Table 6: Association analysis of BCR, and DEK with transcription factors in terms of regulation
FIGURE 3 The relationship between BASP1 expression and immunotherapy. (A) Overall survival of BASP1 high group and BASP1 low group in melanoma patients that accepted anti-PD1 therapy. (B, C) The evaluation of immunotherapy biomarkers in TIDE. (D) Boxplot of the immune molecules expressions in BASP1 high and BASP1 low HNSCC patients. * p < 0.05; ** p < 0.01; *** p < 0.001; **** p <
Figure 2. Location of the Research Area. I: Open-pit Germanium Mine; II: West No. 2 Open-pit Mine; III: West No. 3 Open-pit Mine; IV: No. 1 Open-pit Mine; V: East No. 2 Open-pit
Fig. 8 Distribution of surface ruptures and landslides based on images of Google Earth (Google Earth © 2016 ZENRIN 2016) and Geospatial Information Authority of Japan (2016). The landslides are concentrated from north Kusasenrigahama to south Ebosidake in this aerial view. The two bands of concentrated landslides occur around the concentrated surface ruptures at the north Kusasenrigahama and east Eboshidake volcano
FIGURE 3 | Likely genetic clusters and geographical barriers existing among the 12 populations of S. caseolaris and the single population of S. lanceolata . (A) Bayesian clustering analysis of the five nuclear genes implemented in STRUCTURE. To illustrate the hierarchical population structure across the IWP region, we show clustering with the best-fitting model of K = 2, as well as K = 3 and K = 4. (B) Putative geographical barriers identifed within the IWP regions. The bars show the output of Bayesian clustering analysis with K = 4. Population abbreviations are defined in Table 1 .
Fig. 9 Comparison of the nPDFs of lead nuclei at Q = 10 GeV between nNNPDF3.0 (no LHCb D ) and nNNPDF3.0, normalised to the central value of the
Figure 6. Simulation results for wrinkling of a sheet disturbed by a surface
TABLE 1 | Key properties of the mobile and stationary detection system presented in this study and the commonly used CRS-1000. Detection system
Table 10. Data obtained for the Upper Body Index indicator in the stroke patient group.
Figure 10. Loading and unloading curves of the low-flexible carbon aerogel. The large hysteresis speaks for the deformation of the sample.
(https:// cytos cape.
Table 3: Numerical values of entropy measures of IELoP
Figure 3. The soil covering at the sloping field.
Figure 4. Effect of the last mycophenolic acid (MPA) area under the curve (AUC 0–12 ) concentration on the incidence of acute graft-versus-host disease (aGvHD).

■ WHAT YOU SHOULD DO:
Print all the data above word for word.

■ FINISHED EXERCISE:
Table 6: Association analysis of BCR, and DEK with transcription factors in terms of regulation
FIGURE 3 The relationship between BASP1 expression and immunotherapy. (A) Overall survival of BASP1 high group and BASP1 low group in melanoma patients that accepted anti-PD1 therapy. (B, C) The evaluation of immunotherapy biomarkers in TIDE. (D) Boxplot of the immune molecules expressions in BASP1 high and BASP1 low HNSCC patients. * p < 0.05; ** p < 0.01; *** p < 0.001; **** p <
Figure 2. Location of the Research Area. I: Open-pit Germanium Mine; II: West No. 2 Open-pit Mine; III: West No. 3 Open-pit Mine; IV: No. 1 Open-pit Mine; V: East No. 2 Open-pit
Fig. 8 Distribution of surface ruptures and landslides based on images of Google Earth (Google Earth © 2016 ZENRIN 2016) and Geospatial Information Authority of Japan (2016). The landslides are concentrated from north Kusasenrigahama to south Ebosidake in this aerial view. The two bands of concentrated landslides occur around the concentrated surface ruptures at the north Kusasenrigahama and east Eboshidake volcano
FIGURE 3 | Likely genetic clusters and geographical barriers existing among the 12 populations of S. caseolaris and the single population of S. lanceolata . (A) Bayesian clustering analysis of the five nuclear genes implemented in STRUCTURE. To illustrate the hierarchical population structure across the IWP region, we show clustering with the best-fitting model of K = 2, as well as K = 3 and K = 4. (B) Putative geographical barriers identifed within the IWP regions. The bars show the output of Bayesian clustering analysis with K = 4. Population abbreviations are defined in Table 1 .
Fig. 9 Comparison of the nPDFs of lead nuclei at Q = 10 GeV between nNNPDF3.0 (no LHCb D ) and nNNPDF3.0, normalised to the central value of the
Figure 6. Simulation results for wrinkling of a sheet disturbed by a surface
TABLE 1 | Key properties of the mobile and stationary detection system presented in this study and the commonly used CRS-1000. Detection system
Table 10. Data obtained for the Upper Body Index indicator in the stroke patient group.
Figure 10. Loading and unloading curves of the low-flexible carbon aerogel. The large hysteresis speaks for the deformation of the sample.
(https:// cytos cape.
Table 3: Numerical values of entropy measures of IELoP
Figure 3. The soil covering at the sloping field.
Figure 4. Effect of the last mycophenolic acid (MPA) area under the curve (AUC 0–12 ) concentration on the incidence of acute graft-versus-host disease (aGvHD).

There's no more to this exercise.